Op Doorbraak gaat Philip Roose in een opinie-artikel in op het besluit van de Vlaamse publiek omroep VRT om in het kader van de zogenaamde levensbeschouwelijke programma’s ‘Aan de 40 uitzendingen op Eén van verschillende godsdiensten twee islamitische vieringen toe te voegen’. De vraag die dit besluit oproept is of deze programma’s de bedoeling hebben om representatief te zijn of dat ze traditionele voorkeursposities van vooral katholieken beschermen. Door het ontbreken van betrouwbare statistische cijfers is het onduidelijk of het aantal moslims dit besluit rechtvaardigt. Daarbij komt de complicatie dat ze representatief moeten zijn voor Vlaanderen en het Vlaamse volksdeel. Zo stapelt zich onduidelijkheid op onduidelijkheid. Mijn reactie:

Als het secularisme wordt opgevat als een politieke filosofie die zegt dat alle godsdiensten en levensovertuigingen een gelijke plek behoren te hebben onder de garantie van de nationale overheid, dan past daarbij in de media wat de zendtijd betreft -mits het in lijn is met het statuut van de publieke omroep- dezelfde afweging tussen godsdiensten en levensovertuigingen.

Dat zal in de praktijk neerkomen op het terugschroeven van de aandacht voor uitingen van traditionele christelijke godsdiensten en/of christelijke organisaties die tot nu toe een voorkeurspositie innnemen. Een volgende stap is dat de tot nu toe bij de publieke omroep voor godsdiensten en levensovertuigingen gereserveerde zendtijd anders verdeeld moet gaan worden.

Het gevolg is dat betrekkelijk nieuwe godsdiensten en levensovertuigingen zoals de islam, de kerk van het vliegend spaghettimonster, de kerk van cannabis of het humanisme meer recht hebben op zendtijd. Uitgaande van een eerlijke representatie van de verschillende godsdiensten en levensovertuigingen zoals die zich in de samenleving voordoet.

Complicatie bij grote, diverse en gefragmenteerde religieuze organisaties als de islam is dat het vele verschijningsvormen kent. Waarvan sommigen binnen de geïnstitutionaliseerde islam niet worden erkend, zoals de Amiddaya of de Soefi’s. Daarnaast is er nog het zeurende conflict tussen Sjiieten en Soennieten, en dat tussen zogenaamde orthodoxe en zogenaamde gematigde moslims.

Het verdient aanbeveling dat de nationale statistieken ook binnen de islamitische organisaties een onderverdeling maken naar stroming en richting. Net zoals ze dat voor het christendom doen tussen katholieken, oud-katholieken, conservatieve katholieken (Opus Dei, Pius X), protestanten, gereformeerden, oud-gereformeerden, baptisten, lutheranen en de tientallen richtingen en stromingen die het christendom kent.

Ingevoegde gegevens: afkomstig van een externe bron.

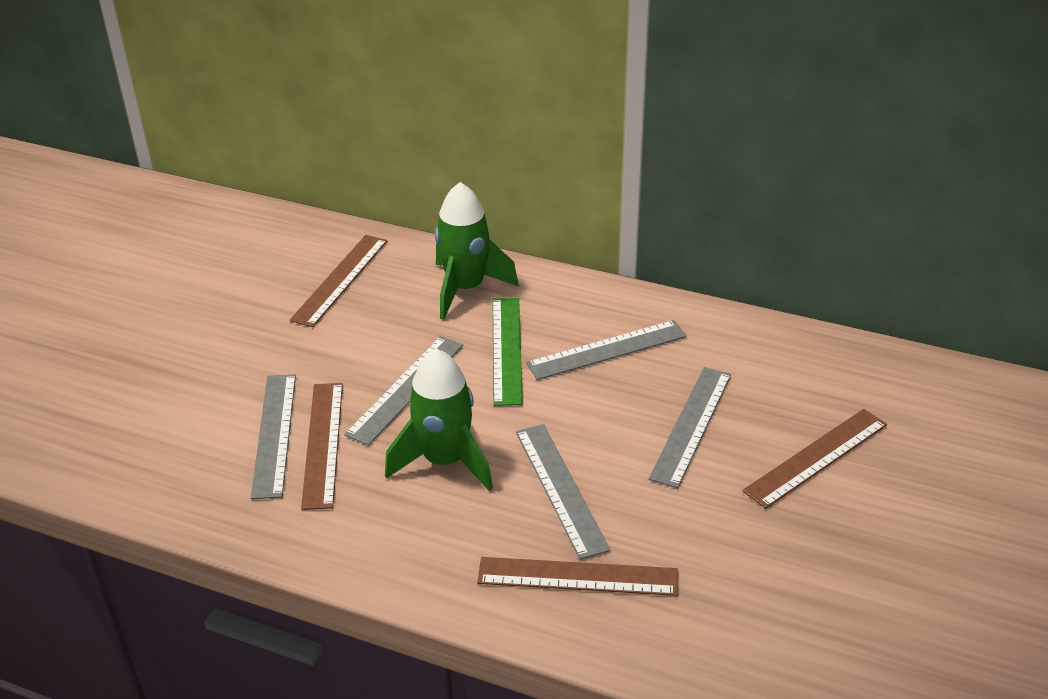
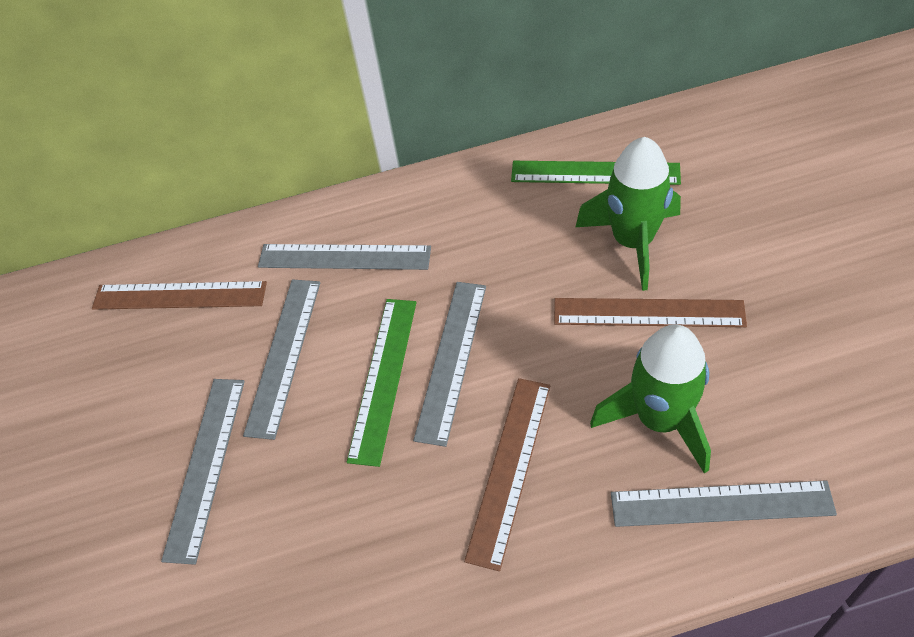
brown ruler: 4 -> 3
green ruler: 1 -> 2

Beredeneerd vanuit de maatschappelijke representatie kan vervolgens de verdeling van de zendtijd bij de publieke omroep afgeleid worden. Probleem is dat België in tegenstelling tot Nederland geen betrouwbare cijfers heeft over het aantal moslims. Naar schatting van Jan Hertogen (http://www.npdata.be) is dat nu zo’n 7,2% van de bevolking. Of dat ook geldt voor Vlaanderen is trouwens onduidelijk.

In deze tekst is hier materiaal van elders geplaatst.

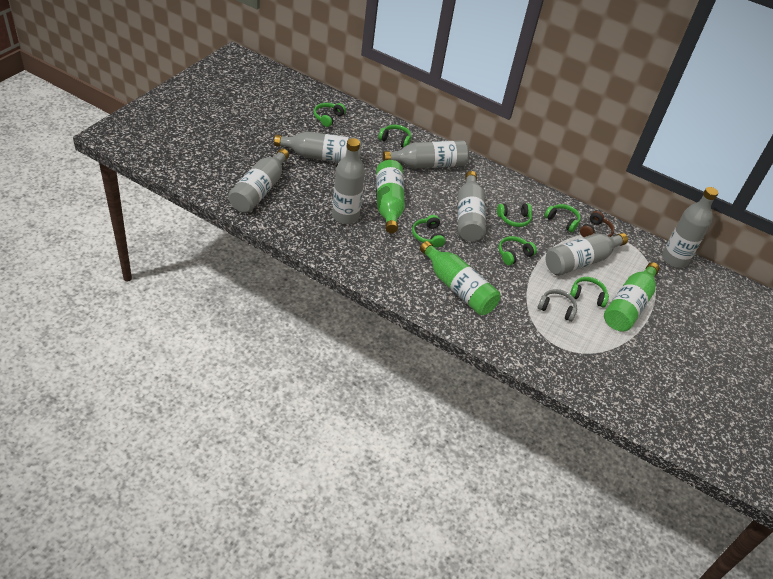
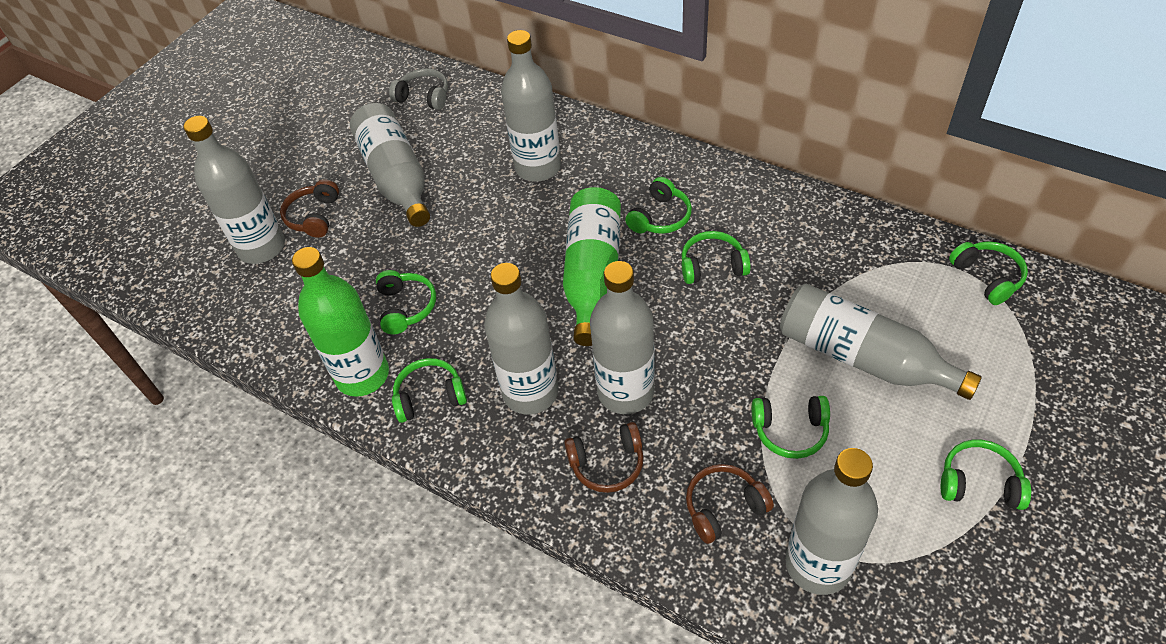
brown headphones: 1 -> 3
green bottle: 3 -> 2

Daarbij blijft onduidelijk hoe de vertegenwoordiging binnen de islamitische zuil precies is en hoe de verschillende islamitische stromingen en richtingen zich in België tot elkaar verhouden. Evenmin blijkt uit zo’n percentage hoeveel ‘culturele moslims’ het bevat. Dus de moslims die niet belijdend zijn of een moskee bezoeken en nauwelijks nog moslim zijn te noemen, maar zich om sociale of culturele redenen niet officieel uit laten schrijven uit het bevolkingsregister. Daarbij komt dat dit aspect van de vrijheid van godsdienst om een godsdienst te verlaten binnen de islam met taboes en verboden is omkleed en daarom de werekelijke stand van zaken niet weergeeft.

Ook is de Verbelging of Vervlaamsing van de in België wonende moslims niet in de cijfers terug te vinden. Dat is het proces van emancipatie waarbij moslims geleidelijk opgaan in de Belgische samenleving en de normen en waarden ervan verinnerlijken. Met als ultieme stap dat ze afscheid nemen van hun godsdienst en het secularisme omarmen. Juist omdat ze daar de garantie van de overheid vinden voor hun nieuw verworven positie.

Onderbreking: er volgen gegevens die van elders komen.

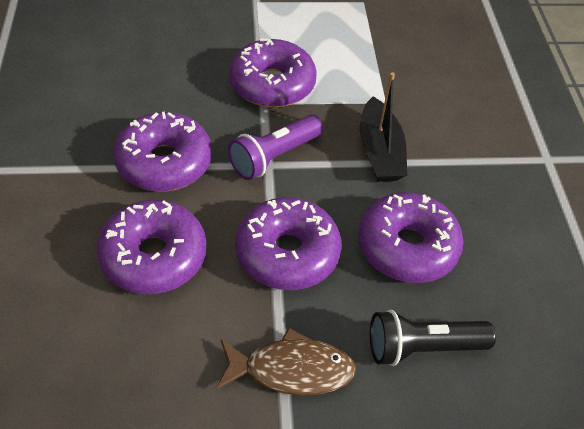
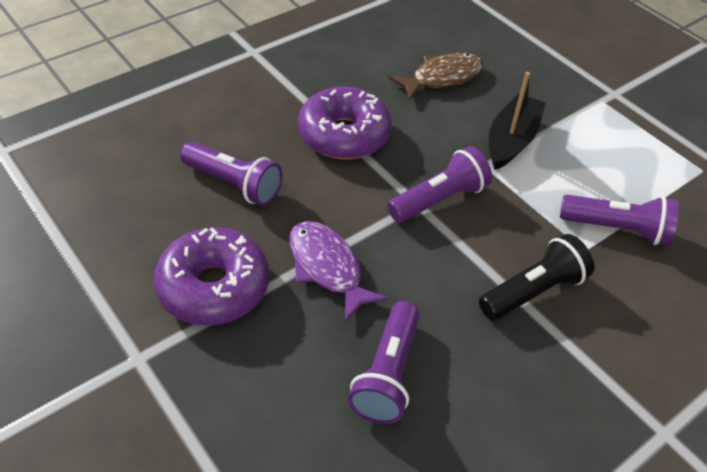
purple donut: 5 -> 2
purple fish: 0 -> 1
purple flashlight: 1 -> 4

Kortom, er moet nog eerst heel wat statistisch en demografisch onderzoek in België plaatsvinden voordat duidelijk is welke bevolkingsgroep met welke godsdienst of levensovertuiging bij de publieke omroep recht heeft op de daarvoor bedoelde zendtijd. Mits dat idee van evenredige vertegenwoordiging leidend is. Als voorlopige regeling is het goed voorstelbaar om vertegenwoordigers van de islamitische zuil een deel van de zendtijd in te laten vullen. Zo’n 5% van het volume ljkt redelijk en goed overeen te komen met het demografische belang van die zuil.

Maar een echte modernisering van de zendtijd gaat verder en zal om te beginnen de oude voorkeursbehandelingen voor de christelijke (katholieke) organisaties af moeten schaffen om die in lijn te brengen met de werkelijke aanhang in de samenleving.

In een land als Nederland waar meer dan de helft van de bevolking zich niet laat inspireren door godsdienst leidde dat overigens tot de vraag of die zendtijd voor godsdiensten en levensovertuigingen nog wel een taak voor de publieke omroep is. Juist door de fragmentering van de religieuze sector in vele stromingen en richtingen lijkt niet broadcasting, maar narrowcasting via sociale media de oplossing voor de steeds moeilijkere voorwaarden om aan die representativiteit te kunnen voldoen. Waarbij zoals gezegd in België het ontbreken van betrouwbare statistische cijfers over de aanhang van godsdiensten en levensovertuigingen een bijkomende complicatie is in het realiseren van een representatieve verdeling van de zendtijd voor dit soort levensbeschouwelijke programma’s bij de publieke omroep.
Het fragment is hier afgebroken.